Marconi deal raises Atlantic's value by 70%

ATLANTIC TELECOM, the Aberdeen-based wireless telephony company, soared in value by almost 70 per cent yesterday after Marconi agreed to take a 27 per cent stake in the business and link it to its nationwide fibre optic network.

Shares in Atlantic Telecom, which has just 40,000 customers and revenues of pounds 20m a year, rose by 332p to 815p, valuing the company at pounds 690m. Twelve months ago it was worth less than pounds 90m.
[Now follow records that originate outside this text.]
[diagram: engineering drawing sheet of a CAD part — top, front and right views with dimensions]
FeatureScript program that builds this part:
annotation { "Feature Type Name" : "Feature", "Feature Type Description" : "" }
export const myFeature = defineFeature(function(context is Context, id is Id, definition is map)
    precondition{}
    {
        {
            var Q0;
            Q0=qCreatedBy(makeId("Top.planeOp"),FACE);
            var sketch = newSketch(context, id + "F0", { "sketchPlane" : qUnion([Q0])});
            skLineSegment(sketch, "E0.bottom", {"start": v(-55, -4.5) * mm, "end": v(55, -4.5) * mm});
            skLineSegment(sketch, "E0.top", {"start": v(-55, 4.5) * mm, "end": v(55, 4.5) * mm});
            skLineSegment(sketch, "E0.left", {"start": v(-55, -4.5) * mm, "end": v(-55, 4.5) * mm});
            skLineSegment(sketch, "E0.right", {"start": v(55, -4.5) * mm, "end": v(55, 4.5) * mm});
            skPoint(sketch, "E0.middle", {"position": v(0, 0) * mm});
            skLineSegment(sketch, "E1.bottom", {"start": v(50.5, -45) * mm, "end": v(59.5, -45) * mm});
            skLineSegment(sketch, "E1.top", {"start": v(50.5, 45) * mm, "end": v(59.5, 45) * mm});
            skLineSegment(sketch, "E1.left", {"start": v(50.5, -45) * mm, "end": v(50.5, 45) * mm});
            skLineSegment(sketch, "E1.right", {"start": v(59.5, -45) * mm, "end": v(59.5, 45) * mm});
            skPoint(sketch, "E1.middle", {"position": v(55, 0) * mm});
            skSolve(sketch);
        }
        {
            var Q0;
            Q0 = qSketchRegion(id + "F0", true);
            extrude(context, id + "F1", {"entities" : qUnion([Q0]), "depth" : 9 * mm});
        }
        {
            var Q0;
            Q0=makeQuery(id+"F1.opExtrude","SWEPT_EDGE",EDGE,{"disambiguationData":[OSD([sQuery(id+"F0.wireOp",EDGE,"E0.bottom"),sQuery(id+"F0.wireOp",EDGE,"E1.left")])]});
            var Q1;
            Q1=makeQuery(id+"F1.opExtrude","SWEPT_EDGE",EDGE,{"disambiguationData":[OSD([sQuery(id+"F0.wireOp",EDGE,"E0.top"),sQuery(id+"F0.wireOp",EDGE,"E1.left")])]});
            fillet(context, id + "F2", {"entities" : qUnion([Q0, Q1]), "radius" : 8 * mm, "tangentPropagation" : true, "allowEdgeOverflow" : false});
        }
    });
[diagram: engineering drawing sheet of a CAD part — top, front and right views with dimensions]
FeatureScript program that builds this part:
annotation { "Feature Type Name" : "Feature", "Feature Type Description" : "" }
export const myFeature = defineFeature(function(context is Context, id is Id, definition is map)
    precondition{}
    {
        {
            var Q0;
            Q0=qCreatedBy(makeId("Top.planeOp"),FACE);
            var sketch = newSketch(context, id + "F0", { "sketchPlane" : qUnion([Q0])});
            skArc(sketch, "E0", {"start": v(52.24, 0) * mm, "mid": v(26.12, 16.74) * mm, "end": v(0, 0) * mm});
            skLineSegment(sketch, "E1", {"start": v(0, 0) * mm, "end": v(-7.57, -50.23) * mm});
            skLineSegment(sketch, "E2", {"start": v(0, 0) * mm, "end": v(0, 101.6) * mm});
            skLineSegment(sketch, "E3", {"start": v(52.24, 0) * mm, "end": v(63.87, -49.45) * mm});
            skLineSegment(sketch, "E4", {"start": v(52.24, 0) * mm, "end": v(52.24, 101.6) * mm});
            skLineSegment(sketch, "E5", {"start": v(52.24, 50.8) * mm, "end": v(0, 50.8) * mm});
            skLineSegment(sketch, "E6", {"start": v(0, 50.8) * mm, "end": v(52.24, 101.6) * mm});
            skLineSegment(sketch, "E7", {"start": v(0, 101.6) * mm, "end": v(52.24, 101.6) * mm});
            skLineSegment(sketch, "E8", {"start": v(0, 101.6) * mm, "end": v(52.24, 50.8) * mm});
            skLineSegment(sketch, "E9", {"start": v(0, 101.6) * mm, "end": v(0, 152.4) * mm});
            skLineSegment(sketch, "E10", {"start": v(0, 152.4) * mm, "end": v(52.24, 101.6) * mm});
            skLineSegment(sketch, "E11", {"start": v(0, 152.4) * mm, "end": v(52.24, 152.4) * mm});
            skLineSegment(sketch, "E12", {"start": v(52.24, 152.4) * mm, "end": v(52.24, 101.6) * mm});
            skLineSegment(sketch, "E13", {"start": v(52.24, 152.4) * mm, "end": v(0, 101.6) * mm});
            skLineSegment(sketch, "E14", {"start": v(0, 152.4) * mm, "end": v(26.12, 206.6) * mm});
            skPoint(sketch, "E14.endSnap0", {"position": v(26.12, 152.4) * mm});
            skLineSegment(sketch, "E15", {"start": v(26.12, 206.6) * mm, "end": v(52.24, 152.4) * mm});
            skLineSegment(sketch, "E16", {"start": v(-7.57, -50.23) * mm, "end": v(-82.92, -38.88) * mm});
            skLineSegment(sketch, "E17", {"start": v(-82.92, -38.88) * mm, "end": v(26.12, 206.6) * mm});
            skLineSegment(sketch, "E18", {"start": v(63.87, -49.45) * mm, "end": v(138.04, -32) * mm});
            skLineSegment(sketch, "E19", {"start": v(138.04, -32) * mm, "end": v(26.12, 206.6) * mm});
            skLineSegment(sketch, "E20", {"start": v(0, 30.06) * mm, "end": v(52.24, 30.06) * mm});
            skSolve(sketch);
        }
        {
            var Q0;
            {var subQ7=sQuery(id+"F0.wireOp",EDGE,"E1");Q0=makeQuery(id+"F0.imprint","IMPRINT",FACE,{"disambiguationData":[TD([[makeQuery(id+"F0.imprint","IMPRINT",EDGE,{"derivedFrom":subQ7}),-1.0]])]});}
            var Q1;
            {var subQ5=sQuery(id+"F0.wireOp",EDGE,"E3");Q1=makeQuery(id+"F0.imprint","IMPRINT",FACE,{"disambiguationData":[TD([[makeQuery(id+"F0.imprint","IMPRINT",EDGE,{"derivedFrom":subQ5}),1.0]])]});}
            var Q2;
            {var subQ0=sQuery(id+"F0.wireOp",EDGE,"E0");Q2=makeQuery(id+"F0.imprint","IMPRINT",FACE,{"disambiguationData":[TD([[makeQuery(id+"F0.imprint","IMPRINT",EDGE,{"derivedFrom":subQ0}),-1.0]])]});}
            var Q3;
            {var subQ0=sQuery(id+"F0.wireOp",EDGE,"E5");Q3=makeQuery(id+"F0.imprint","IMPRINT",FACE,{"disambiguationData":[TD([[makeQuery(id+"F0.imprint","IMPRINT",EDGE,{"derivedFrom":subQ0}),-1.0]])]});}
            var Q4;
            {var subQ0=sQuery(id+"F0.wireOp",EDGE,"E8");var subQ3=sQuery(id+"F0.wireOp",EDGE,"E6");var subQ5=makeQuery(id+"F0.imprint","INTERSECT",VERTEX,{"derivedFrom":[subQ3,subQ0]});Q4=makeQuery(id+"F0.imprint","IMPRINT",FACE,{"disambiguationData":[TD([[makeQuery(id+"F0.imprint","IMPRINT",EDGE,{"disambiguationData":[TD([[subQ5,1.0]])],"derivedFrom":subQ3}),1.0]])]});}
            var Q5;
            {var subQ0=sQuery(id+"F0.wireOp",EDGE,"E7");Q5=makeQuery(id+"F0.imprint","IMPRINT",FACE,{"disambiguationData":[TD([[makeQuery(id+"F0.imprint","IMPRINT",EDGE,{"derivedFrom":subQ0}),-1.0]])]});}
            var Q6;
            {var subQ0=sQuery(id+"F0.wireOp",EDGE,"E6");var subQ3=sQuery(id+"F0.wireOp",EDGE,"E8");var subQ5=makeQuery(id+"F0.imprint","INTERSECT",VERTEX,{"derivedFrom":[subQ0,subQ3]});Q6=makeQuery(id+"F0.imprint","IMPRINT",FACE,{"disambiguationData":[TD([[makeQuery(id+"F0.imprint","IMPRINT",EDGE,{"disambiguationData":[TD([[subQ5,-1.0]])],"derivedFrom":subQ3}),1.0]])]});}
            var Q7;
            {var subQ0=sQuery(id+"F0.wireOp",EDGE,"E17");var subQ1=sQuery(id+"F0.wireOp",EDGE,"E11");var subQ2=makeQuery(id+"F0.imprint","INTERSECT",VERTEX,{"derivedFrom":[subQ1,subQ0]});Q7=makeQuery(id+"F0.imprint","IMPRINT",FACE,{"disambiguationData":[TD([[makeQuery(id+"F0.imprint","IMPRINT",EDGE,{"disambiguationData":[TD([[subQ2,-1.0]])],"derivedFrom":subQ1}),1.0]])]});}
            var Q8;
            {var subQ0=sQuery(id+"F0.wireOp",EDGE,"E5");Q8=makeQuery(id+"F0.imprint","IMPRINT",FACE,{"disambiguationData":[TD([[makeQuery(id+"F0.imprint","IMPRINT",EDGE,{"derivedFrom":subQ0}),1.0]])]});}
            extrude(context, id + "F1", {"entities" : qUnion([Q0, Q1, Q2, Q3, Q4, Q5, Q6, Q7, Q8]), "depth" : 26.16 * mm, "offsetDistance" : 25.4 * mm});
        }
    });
The deal will transform Atlantic Telecom from a "local loop" operator largely confined to Scotland into a national player with a long-distance broadband fibre network connecting 40 of the biggest cities in England and Scotland. Marconi, formerly known as GEC, is to pay Atlantic Telecom pounds 50m in cash for 39 million shares worth pounds 172m and provide Atlantic with pounds 50m of finance to buy Marconi software and switching equipment. In addition it is granting Atlantic a 20 year licence to use its fibre optic network, built originally by GEC along canal towpaths.

The network, which stretches from London and up through the Midlands to Glasgow and Edinburgh in a figure of eight, matches the towns where Atlantic is already operating or has licences to start a service. It is currently operating in Glasgow, Edinburgh, Dundee and Edinburgh but has licences to launch services in half a dozen English cities, including Manchester.

Alongside the strategic partnership with Marconi, Atlantic also announced a pounds 94m share placing at 440p a share. The proceeds, together with the pounds 100m of support from Marconi, will be used to build out Atlantic Telecom's local network in Manchester, install a city centre fibre optic network in five cities and grow its high-speed data and broadband services such as Internet and e-commerce applications.

Graham Duncan, executive chairman of Atlantic Telecom, said that although Marconi would receive shares worth pounds 172m at the offer price for a cash outlay of just pounds 50m, the benefits of the deal, including access to Marconi's fibre optic network, were worth pounds 222m.

Mr Duncan also said that with Marconi behind it, Atlantic would find it much easier to tap the debt and bond markets when it needed further funding for its network roll-out. Building out the six networks in England it has licences for is likely to cost around pounds 300m.

Under the agreement, Marconi is prevented from buying more shares or selling its stake until December 2003. It also gives Marconi the right to a seat on the board, although it has not yet nominated a candidate.